Dr. Marla Gold, an infectious disease expert and dean of Drexel University's department of health management and policy, told UPI, "It would be surprising if there were an outbreak of CJD linked to a point source, such as a race track."
Gold said the experience in the United Kingdom, where millions of cows may have been infected, but only 146 people came down with vCJD, indicates it is difficult to transmit the disease from cows to people. Nevertheless, Gold lauded Skarbek's efforts and noted that non-scientists previously have uncovered clusters of diseases, such as the parents in Connecticut who helped reveal Lyme disease was infecting children in that state.
Gold, who has not seen the New Jersey report, said she is familiar with other investigations the New Jersey Health Department has conducted. She said she has confidence the agency -- and specifically Eddy Bresnitz, the state epidemiologist who is overseeing the investigation -- will produce a thorough and accurate report.
Skarbek noted, however, that family members of all 15 victims have told her they were not contacted by New Jersey officials.
"They have never been interviewed, never asked about the victims' eating habits, whether they donated blood, nothing," she said.
If officials had interviewed the families, they would have heard the name "Phoenix Restaurant" mentioned over and over, Skarbek said. "So I'm still doing the Department of Health's and the CDC's job for them," she added.
Rep.
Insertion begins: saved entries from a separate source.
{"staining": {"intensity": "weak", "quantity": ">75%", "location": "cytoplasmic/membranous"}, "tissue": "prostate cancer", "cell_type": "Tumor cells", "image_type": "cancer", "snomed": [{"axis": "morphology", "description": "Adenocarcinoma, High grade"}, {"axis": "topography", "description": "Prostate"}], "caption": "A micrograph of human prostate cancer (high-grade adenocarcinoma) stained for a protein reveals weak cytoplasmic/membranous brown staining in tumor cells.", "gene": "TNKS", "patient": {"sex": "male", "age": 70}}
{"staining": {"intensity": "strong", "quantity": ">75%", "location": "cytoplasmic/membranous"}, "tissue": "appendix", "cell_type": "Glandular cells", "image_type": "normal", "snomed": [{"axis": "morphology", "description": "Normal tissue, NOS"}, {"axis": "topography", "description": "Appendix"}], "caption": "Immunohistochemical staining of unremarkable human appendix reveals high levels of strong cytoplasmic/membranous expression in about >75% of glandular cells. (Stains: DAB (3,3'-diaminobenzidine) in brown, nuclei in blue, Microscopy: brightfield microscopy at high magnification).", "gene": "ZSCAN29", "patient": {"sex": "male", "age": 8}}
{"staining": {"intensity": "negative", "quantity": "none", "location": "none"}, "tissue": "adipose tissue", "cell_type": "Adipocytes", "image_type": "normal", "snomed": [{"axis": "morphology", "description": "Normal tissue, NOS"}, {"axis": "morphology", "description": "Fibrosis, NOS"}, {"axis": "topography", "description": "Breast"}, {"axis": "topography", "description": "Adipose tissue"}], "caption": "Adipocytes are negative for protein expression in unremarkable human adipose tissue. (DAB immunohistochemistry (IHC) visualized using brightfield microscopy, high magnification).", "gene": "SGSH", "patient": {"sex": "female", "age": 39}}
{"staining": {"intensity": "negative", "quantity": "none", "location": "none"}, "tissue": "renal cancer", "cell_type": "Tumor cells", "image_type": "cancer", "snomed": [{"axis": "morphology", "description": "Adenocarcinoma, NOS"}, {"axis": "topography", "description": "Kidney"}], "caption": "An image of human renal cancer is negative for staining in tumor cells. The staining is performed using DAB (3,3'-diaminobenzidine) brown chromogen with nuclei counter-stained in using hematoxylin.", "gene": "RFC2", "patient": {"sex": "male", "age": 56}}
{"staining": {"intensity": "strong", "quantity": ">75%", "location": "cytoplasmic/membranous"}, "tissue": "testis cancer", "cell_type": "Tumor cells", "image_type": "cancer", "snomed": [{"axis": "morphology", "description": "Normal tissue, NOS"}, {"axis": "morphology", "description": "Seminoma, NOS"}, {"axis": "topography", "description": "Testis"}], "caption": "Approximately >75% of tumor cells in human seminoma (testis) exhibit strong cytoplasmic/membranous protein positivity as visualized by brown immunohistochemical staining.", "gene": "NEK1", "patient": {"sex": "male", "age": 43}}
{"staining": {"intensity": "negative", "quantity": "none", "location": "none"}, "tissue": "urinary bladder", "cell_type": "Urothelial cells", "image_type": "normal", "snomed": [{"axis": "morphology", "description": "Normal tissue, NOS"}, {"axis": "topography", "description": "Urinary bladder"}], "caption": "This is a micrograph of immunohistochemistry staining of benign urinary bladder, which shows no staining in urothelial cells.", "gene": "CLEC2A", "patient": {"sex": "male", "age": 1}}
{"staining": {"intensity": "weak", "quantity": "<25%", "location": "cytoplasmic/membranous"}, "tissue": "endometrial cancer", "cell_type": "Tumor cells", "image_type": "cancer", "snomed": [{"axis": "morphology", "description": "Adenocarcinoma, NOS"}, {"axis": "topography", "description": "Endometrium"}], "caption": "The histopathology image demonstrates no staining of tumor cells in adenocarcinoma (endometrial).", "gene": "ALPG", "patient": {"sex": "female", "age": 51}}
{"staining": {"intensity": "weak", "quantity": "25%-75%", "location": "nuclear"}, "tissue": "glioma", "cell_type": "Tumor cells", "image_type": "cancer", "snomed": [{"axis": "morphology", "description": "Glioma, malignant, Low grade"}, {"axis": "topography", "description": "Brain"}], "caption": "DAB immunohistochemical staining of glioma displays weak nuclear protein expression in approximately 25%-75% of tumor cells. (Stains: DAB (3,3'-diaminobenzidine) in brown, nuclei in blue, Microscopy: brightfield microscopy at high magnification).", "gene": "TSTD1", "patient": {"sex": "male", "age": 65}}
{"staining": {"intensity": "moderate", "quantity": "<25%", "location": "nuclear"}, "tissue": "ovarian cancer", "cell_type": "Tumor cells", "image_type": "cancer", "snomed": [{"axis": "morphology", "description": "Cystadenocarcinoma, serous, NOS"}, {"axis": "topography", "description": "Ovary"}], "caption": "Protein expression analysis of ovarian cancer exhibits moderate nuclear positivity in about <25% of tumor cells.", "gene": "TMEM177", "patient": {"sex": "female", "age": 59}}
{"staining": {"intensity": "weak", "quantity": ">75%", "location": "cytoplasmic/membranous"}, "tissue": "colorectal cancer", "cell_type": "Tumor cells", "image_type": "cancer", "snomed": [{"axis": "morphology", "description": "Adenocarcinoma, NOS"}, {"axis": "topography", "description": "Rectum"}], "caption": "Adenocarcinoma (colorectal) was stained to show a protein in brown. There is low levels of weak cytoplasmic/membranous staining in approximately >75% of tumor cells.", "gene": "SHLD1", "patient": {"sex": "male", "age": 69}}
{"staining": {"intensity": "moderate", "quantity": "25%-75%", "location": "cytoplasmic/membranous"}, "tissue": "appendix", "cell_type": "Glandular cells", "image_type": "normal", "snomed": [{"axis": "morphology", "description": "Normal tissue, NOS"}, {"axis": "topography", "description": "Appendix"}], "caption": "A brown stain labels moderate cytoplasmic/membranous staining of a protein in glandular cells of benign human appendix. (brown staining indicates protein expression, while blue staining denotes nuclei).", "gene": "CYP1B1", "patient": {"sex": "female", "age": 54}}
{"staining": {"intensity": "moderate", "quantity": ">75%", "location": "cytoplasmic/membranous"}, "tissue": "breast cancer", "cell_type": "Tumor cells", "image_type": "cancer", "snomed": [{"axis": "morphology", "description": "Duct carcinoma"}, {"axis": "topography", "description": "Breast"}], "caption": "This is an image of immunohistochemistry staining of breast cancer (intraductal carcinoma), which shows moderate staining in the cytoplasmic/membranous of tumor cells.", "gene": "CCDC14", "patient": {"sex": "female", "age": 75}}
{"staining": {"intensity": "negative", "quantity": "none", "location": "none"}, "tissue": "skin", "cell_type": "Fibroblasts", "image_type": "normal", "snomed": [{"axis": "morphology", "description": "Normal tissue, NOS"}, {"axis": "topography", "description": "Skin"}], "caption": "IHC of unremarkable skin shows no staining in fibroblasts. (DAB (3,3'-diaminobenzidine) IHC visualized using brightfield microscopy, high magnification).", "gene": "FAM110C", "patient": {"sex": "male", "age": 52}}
Andrews, who has not yet been briefed on the report, said previously he would not be assured unless a thorough investigation was conducted, and he told UPI late Thursday he already is dissatisfied with CDC's response.
In a March 29 letter to Andrews obtained by UPI, CDC director Julie Gerberding said the agency had examined four of the 13 New Jersey cases for evidence of a genetic marker found in most vCJD cases and three had tested negative.
"I am going to call on the CDC to look further because they've only looked at four of the 13 cases my office forwarded to them," Andrews said. "As far as the New Jersey Department of Health is concerned, I want to see what their report says first."
Although Gerberding said in the letter that an outbreak of vCJD in the United States is unlikely, she did conclude the CDC needs to enhance its routine surveillance for CJD by increasing the number of patients who undergo brain autopsies -- the only way to diagnose CJD or vCJD definitively.